App::Cpan6 is a tool I’ve started working on to assist me in creating new Perl 6 modules. There’s been a couple of tasks that I do often in the process of creating a module, and those tasks should become easier and faster using this module.

If everything works out and I learn enough of the module installation process, I might consider letting this deal with the installation and updating of modules as well.

In retrospect

The Hacktoberfest has been an interesting month for me. I’ve gotten to contribute to a project I have come to love a lot, Perl 6. I’ve also made some new friends with similar goals. Sadly I can’t put in this much time every month of the year, but I would if I could!

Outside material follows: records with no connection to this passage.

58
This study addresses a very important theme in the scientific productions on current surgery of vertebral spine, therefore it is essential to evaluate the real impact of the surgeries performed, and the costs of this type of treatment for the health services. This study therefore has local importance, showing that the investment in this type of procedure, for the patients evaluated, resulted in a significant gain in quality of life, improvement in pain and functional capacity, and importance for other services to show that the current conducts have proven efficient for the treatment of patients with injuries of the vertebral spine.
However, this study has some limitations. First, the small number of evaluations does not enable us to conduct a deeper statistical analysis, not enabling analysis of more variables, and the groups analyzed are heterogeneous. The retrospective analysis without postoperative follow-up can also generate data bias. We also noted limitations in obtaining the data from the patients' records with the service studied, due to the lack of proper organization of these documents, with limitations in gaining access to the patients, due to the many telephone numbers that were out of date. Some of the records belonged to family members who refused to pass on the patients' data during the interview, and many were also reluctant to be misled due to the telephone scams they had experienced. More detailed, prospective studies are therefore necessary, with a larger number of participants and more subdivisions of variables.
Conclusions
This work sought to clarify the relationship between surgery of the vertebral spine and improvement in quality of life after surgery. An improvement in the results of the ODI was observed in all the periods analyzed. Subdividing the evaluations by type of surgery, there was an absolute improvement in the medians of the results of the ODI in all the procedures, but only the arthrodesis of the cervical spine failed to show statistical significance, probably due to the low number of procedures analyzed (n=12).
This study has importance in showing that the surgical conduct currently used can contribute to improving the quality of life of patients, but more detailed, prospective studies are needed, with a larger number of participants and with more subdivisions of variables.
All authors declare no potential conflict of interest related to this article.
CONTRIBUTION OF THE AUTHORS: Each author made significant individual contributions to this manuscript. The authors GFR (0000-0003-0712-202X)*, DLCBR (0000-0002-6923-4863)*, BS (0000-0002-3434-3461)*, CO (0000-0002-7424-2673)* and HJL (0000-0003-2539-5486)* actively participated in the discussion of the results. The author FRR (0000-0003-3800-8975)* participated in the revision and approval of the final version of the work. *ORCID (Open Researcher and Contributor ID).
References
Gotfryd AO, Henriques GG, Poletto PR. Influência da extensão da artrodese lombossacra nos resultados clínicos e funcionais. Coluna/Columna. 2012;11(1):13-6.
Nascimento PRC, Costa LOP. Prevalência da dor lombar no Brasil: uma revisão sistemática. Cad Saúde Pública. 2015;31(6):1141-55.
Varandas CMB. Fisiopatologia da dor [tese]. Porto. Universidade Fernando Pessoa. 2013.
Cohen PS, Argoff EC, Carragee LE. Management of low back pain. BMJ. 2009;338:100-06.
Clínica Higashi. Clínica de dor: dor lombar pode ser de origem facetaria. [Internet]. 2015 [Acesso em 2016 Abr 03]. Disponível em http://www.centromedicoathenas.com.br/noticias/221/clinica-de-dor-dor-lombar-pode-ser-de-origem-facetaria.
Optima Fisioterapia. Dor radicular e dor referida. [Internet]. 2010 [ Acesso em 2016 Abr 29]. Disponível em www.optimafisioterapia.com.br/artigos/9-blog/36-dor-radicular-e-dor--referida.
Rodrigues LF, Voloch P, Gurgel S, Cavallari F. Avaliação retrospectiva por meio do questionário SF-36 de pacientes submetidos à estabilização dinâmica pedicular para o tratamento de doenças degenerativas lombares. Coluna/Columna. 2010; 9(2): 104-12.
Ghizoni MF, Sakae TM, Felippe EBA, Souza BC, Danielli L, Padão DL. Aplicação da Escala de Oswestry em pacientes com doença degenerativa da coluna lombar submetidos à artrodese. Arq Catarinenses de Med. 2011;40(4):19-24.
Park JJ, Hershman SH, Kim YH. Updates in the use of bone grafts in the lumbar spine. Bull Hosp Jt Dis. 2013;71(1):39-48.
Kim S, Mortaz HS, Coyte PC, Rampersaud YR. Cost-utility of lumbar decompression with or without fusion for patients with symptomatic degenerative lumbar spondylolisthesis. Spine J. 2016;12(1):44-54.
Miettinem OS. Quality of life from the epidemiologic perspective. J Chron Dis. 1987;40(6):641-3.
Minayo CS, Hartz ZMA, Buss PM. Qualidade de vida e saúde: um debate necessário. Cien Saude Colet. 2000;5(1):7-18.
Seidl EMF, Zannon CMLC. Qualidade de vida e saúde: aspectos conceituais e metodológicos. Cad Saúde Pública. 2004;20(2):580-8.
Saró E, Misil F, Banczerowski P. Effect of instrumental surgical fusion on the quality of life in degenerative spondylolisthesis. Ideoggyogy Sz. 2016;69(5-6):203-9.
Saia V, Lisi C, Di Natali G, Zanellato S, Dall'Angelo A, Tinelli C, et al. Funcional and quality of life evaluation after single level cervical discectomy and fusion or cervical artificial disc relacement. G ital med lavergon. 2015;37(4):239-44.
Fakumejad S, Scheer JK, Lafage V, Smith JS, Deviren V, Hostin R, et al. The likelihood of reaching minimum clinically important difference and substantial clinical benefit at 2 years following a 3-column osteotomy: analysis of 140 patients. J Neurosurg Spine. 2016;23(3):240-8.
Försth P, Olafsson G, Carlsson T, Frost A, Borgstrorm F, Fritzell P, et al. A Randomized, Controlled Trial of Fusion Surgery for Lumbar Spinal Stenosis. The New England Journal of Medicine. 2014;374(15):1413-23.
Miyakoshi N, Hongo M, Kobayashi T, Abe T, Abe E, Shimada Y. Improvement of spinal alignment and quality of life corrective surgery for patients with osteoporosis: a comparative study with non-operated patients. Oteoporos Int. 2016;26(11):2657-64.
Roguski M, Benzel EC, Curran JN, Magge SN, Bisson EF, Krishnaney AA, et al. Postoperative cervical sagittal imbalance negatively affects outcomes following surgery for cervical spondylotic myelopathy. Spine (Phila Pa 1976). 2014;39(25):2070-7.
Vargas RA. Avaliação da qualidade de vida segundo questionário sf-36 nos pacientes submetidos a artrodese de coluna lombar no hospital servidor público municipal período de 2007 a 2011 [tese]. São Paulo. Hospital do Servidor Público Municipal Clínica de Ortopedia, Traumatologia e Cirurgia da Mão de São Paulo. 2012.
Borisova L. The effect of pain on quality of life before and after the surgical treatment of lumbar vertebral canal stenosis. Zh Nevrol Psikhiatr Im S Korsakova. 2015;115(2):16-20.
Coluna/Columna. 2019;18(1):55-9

I learned many interesting things for Perl 6, new operators, new functions, all kinds of cool stuff to improve my Perl scripts with. I also got to learn about parallelizing Travis builds with the Sparrowdo project, of which I will write another tutorial post later.

I’ve greatly enjoyed contributing to all the various projects, and would recommend other people to check it out too. The people on the respective project’s IRC channels have been a great help to me to get started, and I can help out getting you started as well now.